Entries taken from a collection
*** Begin section ***
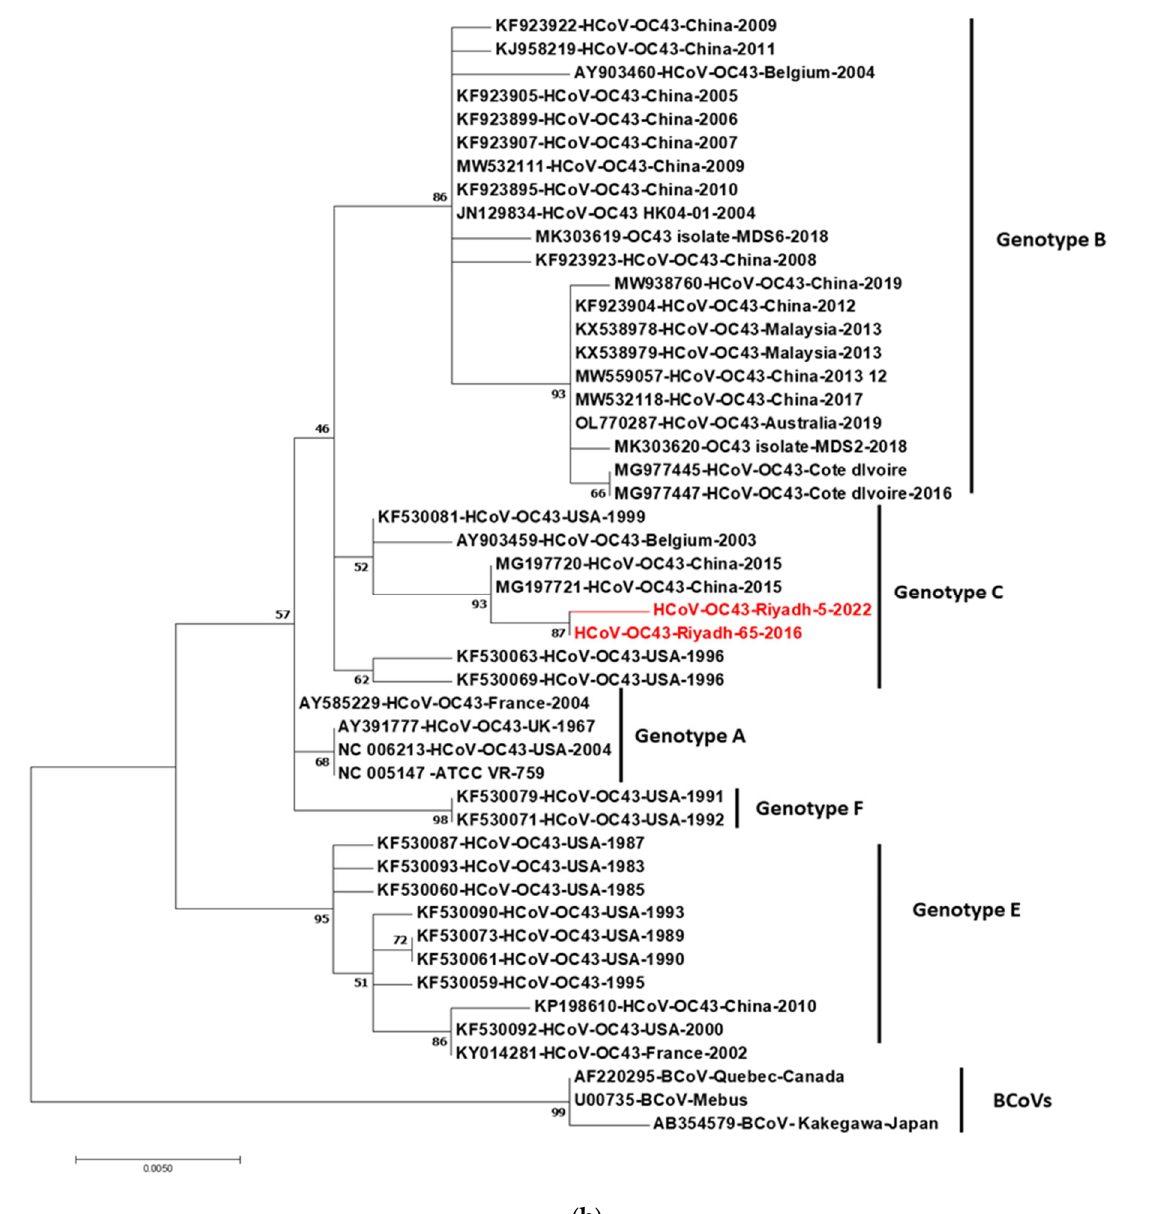
Figure 2. Phylogenetic analysis tress based on (a) 1052 nucleotides of the S gene (subunit 1) and ( b ) 837 nt of the N gene. Multiple sequence alignment was performed using Clustal W, and the phylogram was generated by the MEGA 7 program using the maximum likelihood method. Strains of bovine coronaviruses were used to root the trees. Strains in red fonts refer to Saudi stains identified and sequenced in the currents study. Only bootstrap values exceeding 50% are displayed. Saudi strains of the seasons 2015/2016 and 2021/2022 are presented in red font. Genotypes are indicated at the periphery of the phylogram.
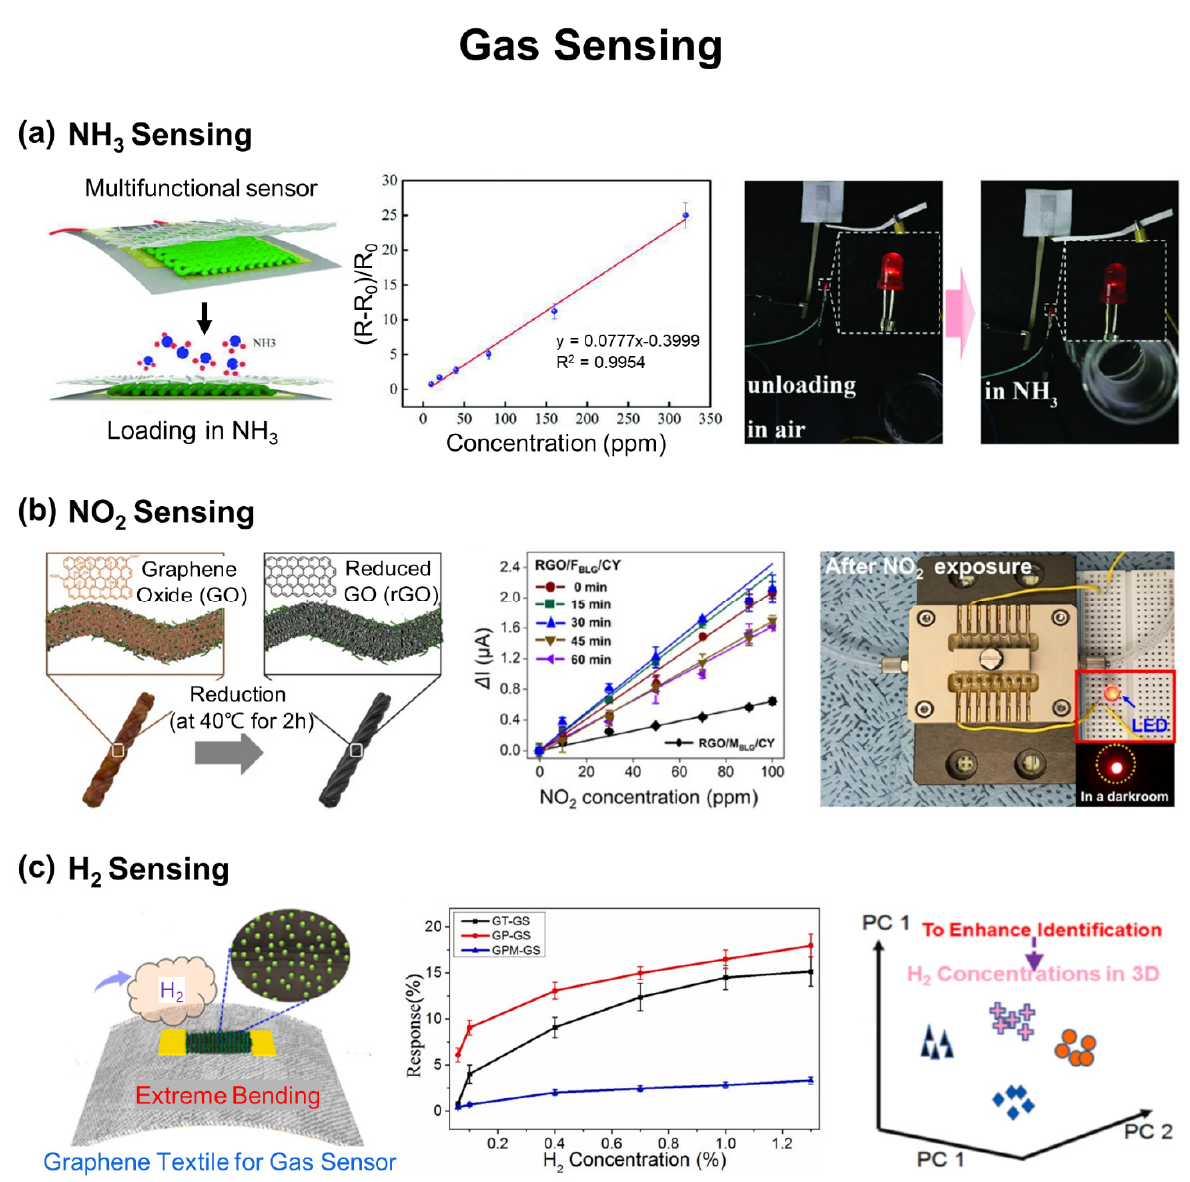
Figure 5. E-textiles for gas sensing. ( a ) NH 3 sensing with the polyaniline@textile. Reprinted with permission from [104]. Copyright 2018 Wiley-VCH. ( b ) NO 2 sensing with Amyloid/rGO yarns. Reprinted with permission from [117]. Copyright 2020 American Chemical Society. ( c ) H 2 sensing with rGO/Pd NP-coated fabrics. Reprinted with permission from [94]. Copyright 2021 Elsevier B.V.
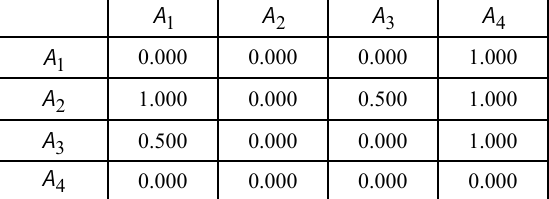
Table 9. Experts opinions represented and aggregated by the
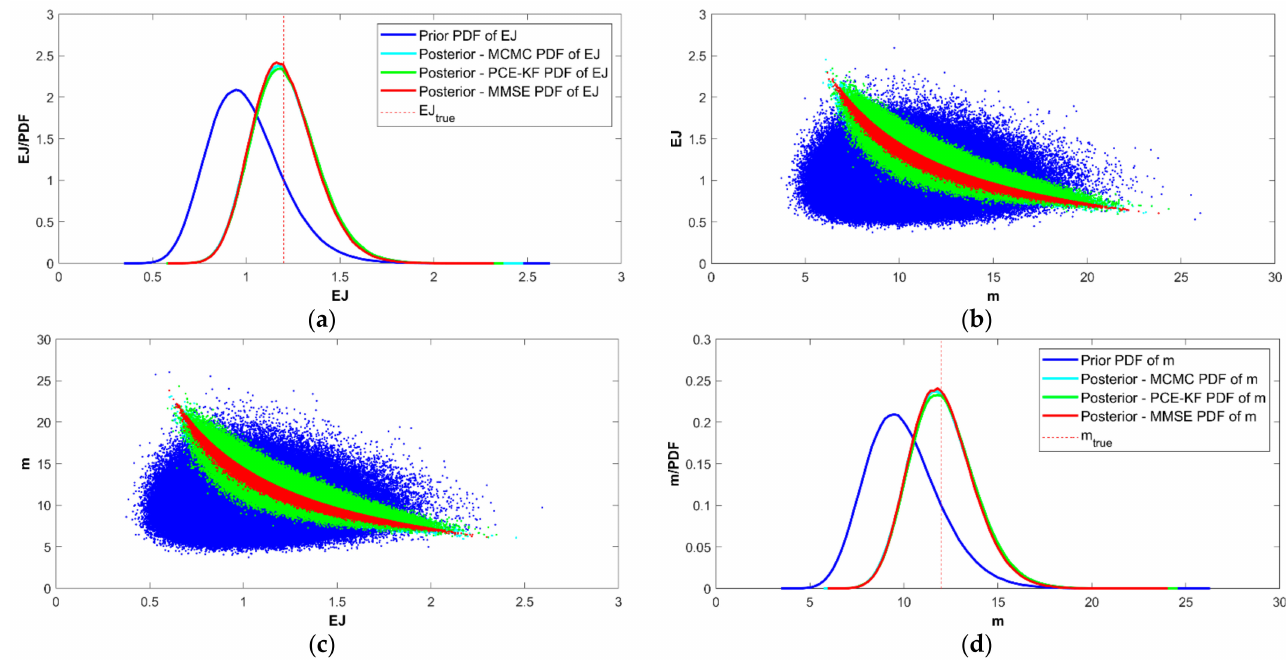
Figure 11. Comparison of different updating methods with two uncertain parameters—SDOF: ( a ) prior and marginal posterior pdfs of EJ , ( b ) scatterplot of the samples of the prior and posterior pdfs , ( c ) prior and marginal posterior pdfs of m and ( d ) scatterplot of the samples of the prior and posterior pdfs. The prior distributions and the results of the different methods are shown with different colors: prior (in blue), MCMC (in cyan), PCE-KF (in green) and MMSE (in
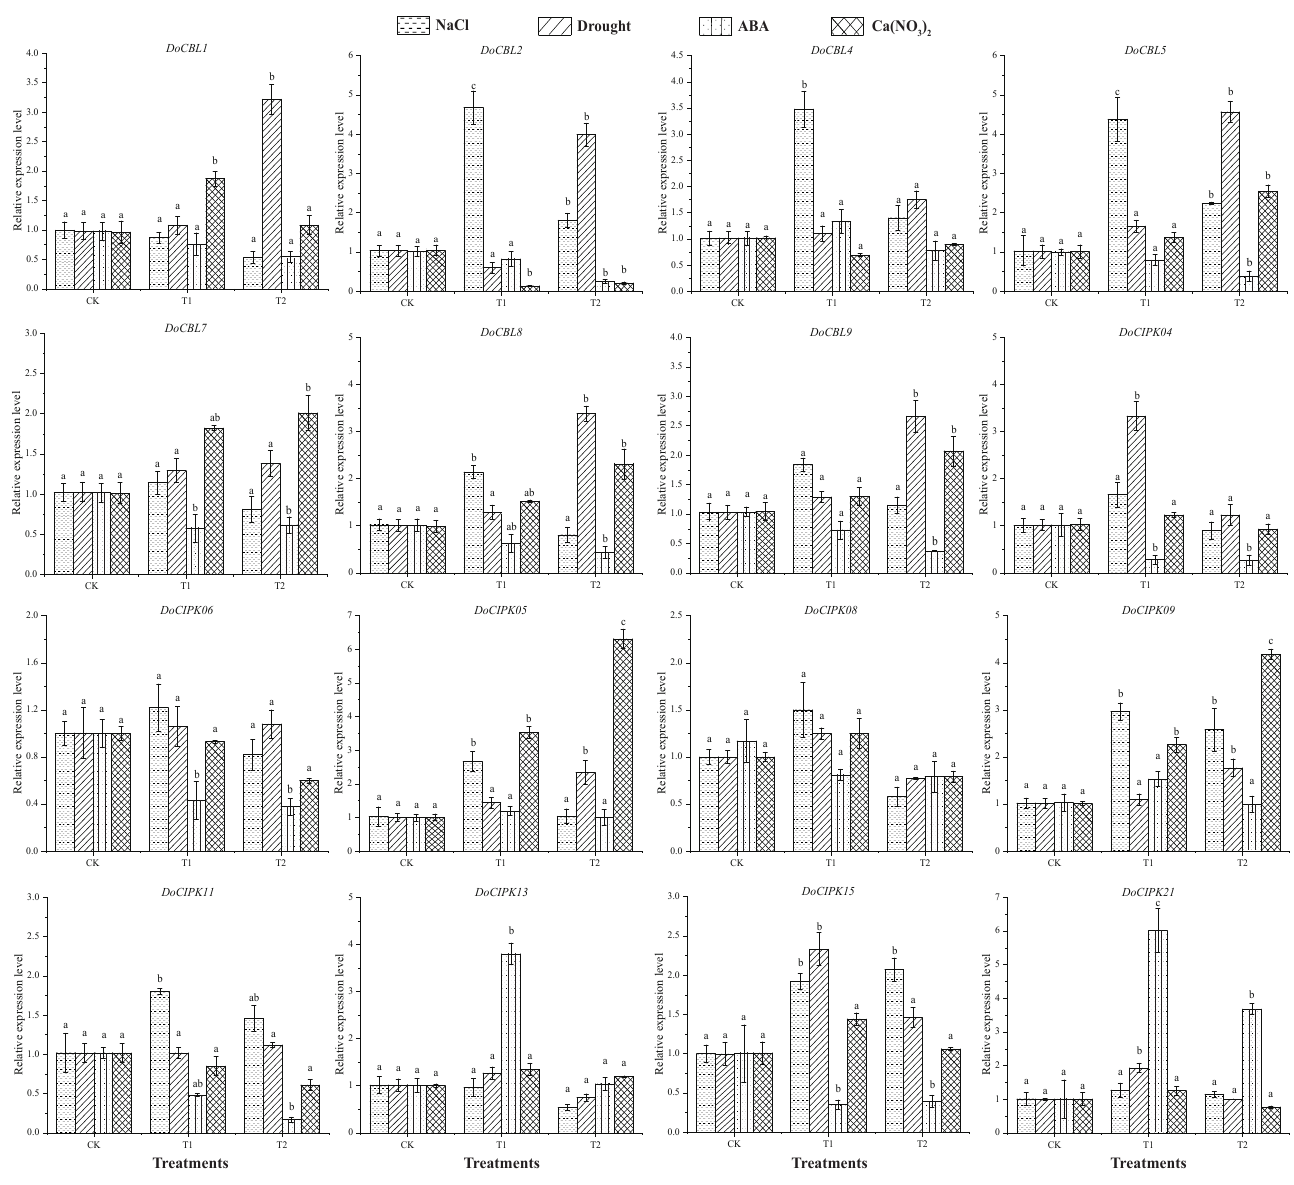
Figure 7. Expression levels of DoCBL and DoCIPK genes under NaCl, drought, ABA and Ca(NO 3 ) 2 stress. NaCl: T1 = 150 mM and T2 = 300 mM; drought: T1 = 7 d and T2 = 15 d; ABA: T1 = 50 µ M and T2 = 100 µ M; Ca(NO 3 ) 2 : T1 = 2 mM and T2 = 6 mM. Bars with different letters within each panel are significant differences at p < 0.05 among different concentrations of each stress according to Tukey’s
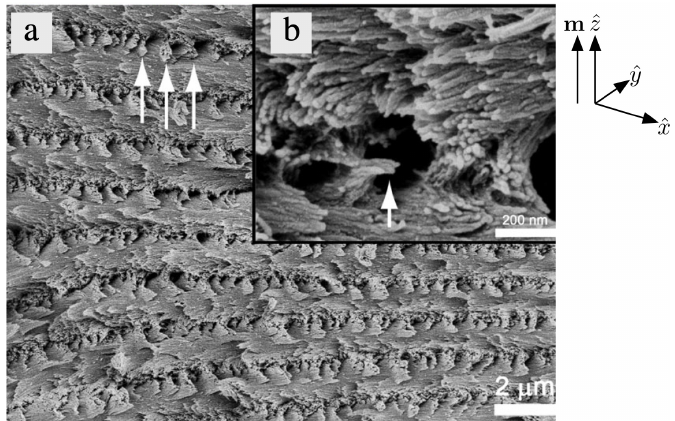
Figure 4. ( a ) Scanning Electron Microscopy image with exceptional detail of the surface obtained by fracturing a film created by drying a cholesteric CNC suspension, the axis m of the helical director modulation being nearly in the film plane and vertical in the image. White arrows highlight regions where CNC rods protrude from the fracture surface. The inset ( b ) shows individual CNCs near such a region, where n is perpendicular to the fracture plane. Next to the protruding CNCs are holes, left by the removal of the corresponding rods that ended up stuck in the opposite fracture section. Note that rods are packed an order of magnitude closer in this solid film than in an equilibrium cholesteric liquid crystal phase, and their degree of order is probably greater as well. Reprinted by permission from Springer Nature Cellulose [49], Copyright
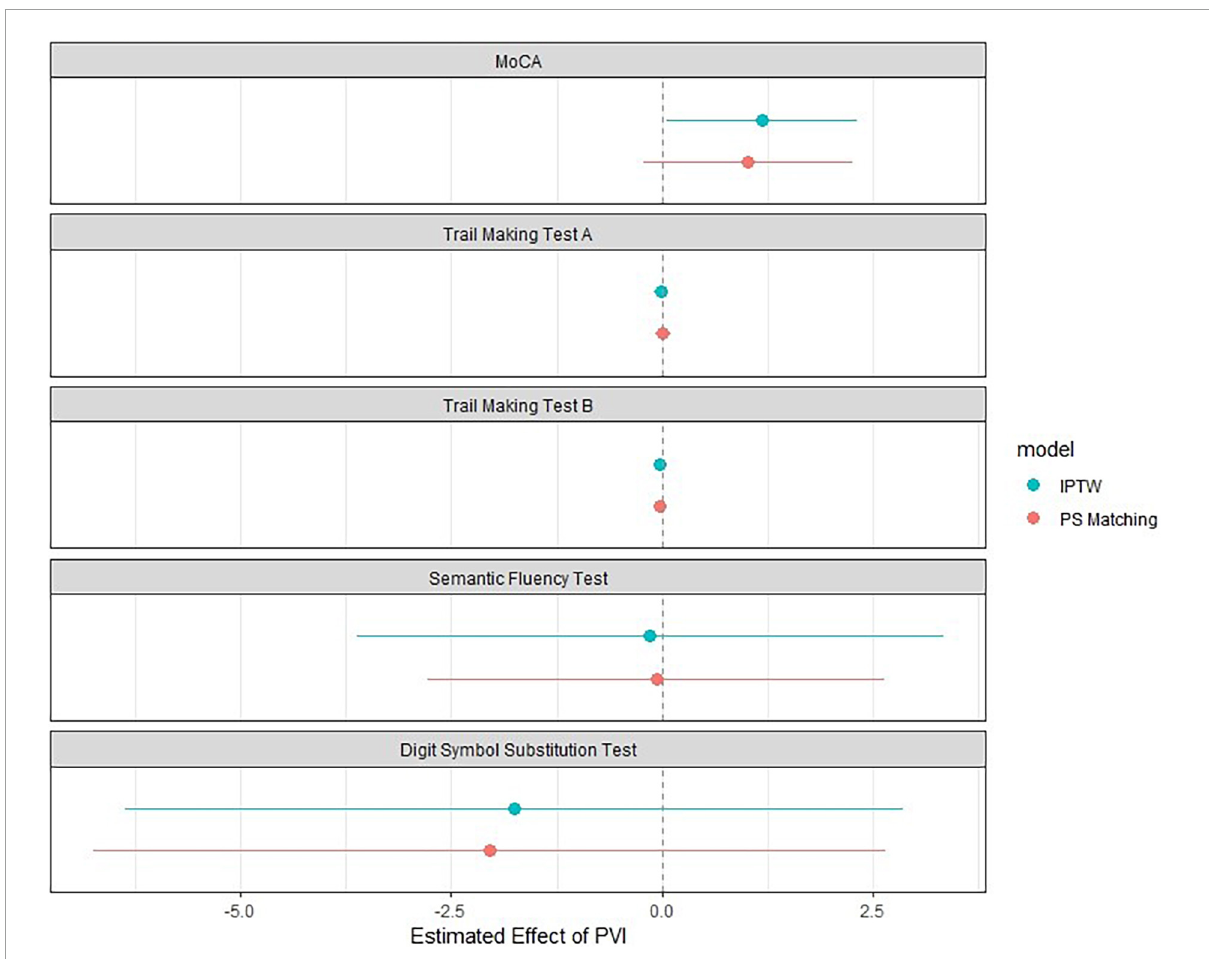
FIGURE2 Association between PVI and cognitive function using inverse probability of treatment weighting and propensity score matching. The blue dot represents the effect size using Inverse Probability of Treatment Weighting ( n = 1576), and the red dot represents the effect size using the propensity-score matched population ( n = 352). Whiskers correspond to the 95% confidence interval. The model was adjusted for age, sex, corresponding test values at baseline, time since pulmonary vein isolation, history of heart failure, history of stroke or transient ischemic attack, history of hypertension, history of vascular disease, education, atrial fibrillation type, history of anticoagulation, history of electrocardioversion. DSST, digit symbol substitution test; IPTW, inverse probability of treatment weighting; MoCA, Montreal Cognitive Assessment; PVI, pulmonary vein isolation; TMT, trail making test.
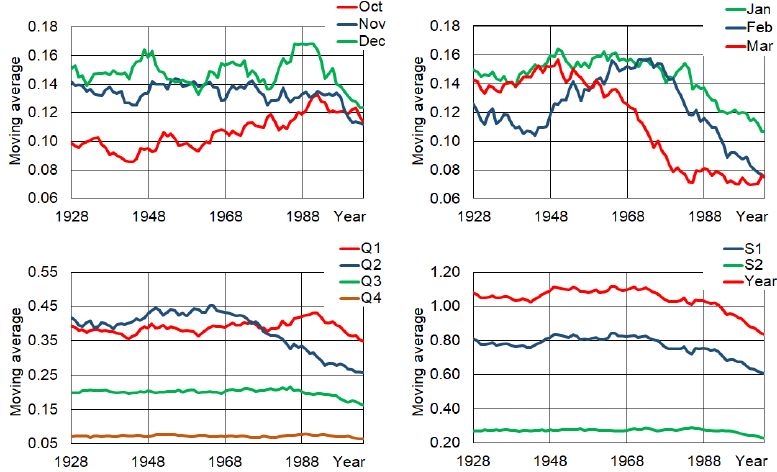
Figure 9. Dimensionless moving average of the rainfall in different periods of the year, from 1913/1914 on, for a running length of 30 years. Each moving was made dimensionless by reference to the mean annual rainfall and assigned to the first civil year of the 16th hydrological year of the corresponding 30-year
*** End section ***
**Problem statement:**
Send back every line above exactly, skipping all pictures.

**Result below:**
Figure 2. Phylogenetic analysis tress based on (a) 1052 nucleotides of the S gene (subunit 1) and ( b ) 837 nt of the N gene. Multiple sequence alignment was performed using Clustal W, and the phylogram was generated by the MEGA 7 program using the maximum likelihood method. Strains of bovine coronaviruses were used to root the trees. Strains in red fonts refer to Saudi stains identified and sequenced in the currents study. Only bootstrap values exceeding 50% are displayed. Saudi strains of the seasons 2015/2016 and 2021/2022 are presented in red font. Genotypes are indicated at the periphery of the phylogram.
Figure 5. E-textiles for gas sensing. ( a ) NH 3 sensing with the polyaniline@textile. Reprinted with permission from [104]. Copyright 2018 Wiley-VCH. ( b ) NO 2 sensing with Amyloid/rGO yarns. Reprinted with permission from [117]. Copyright 2020 American Chemical Society. ( c ) H 2 sensing with rGO/Pd NP-coated fabrics. Reprinted with permission from [94]. Copyright 2021 Elsevier B.V.
Table 9. Experts opinions represented and aggregated by the
Figure 11. Comparison of different updating methods with two uncertain parameters—SDOF: ( a ) prior and marginal posterior pdfs of EJ , ( b ) scatterplot of the samples of the prior and posterior pdfs , ( c ) prior and marginal posterior pdfs of m and ( d ) scatterplot of the samples of the prior and posterior pdfs. The prior distributions and the results of the different methods are shown with different colors: prior (in blue), MCMC (in cyan), PCE-KF (in green) and MMSE (in
Figure 7. Expression levels of DoCBL and DoCIPK genes under NaCl, drought, ABA and Ca(NO 3 ) 2 stress. NaCl: T1 = 150 mM and T2 = 300 mM; drought: T1 = 7 d and T2 = 15 d; ABA: T1 = 50 µ M and T2 = 100 µ M; Ca(NO 3 ) 2 : T1 = 2 mM and T2 = 6 mM. Bars with different letters within each panel are significant differences at p < 0.05 among different concentrations of each stress according to Tukey’s
Figure 4. ( a ) Scanning Electron Microscopy image with exceptional detail of the surface obtained by fracturing a film created by drying a cholesteric CNC suspension, the axis m of the helical director modulation being nearly in the film plane and vertical in the image. White arrows highlight regions where CNC rods protrude from the fracture surface. The inset ( b ) shows individual CNCs near such a region, where n is perpendicular to the fracture plane. Next to the protruding CNCs are holes, left by the removal of the corresponding rods that ended up stuck in the opposite fracture section. Note that rods are packed an order of magnitude closer in this solid film than in an equilibrium cholesteric liquid crystal phase, and their degree of order is probably greater as well. Reprinted by permission from Springer Nature Cellulose [49], Copyright
FIGURE2 Association between PVI and cognitive function using inverse probability of treatment weighting and propensity score matching. The blue dot represents the effect size using Inverse Probability of Treatment Weighting ( n = 1576), and the red dot represents the effect size using the propensity-score matched population ( n = 352). Whiskers correspond to the 95% confidence interval. The model was adjusted for age, sex, corresponding test values at baseline, time since pulmonary vein isolation, history of heart failure, history of stroke or transient ischemic attack, history of hypertension, history of vascular disease, education, atrial fibrillation type, history of anticoagulation, history of electrocardioversion. DSST, digit symbol substitution test; IPTW, inverse probability of treatment weighting; MoCA, Montreal Cognitive Assessment; PVI, pulmonary vein isolation; TMT, trail making test.
Figure 9. Dimensionless moving average of the rainfall in different periods of the year, from 1913/1914 on, for a running length of 30 years. Each moving was made dimensionless by reference to the mean annual rainfall and assigned to the first civil year of the 16th hydrological year of the corresponding 30-year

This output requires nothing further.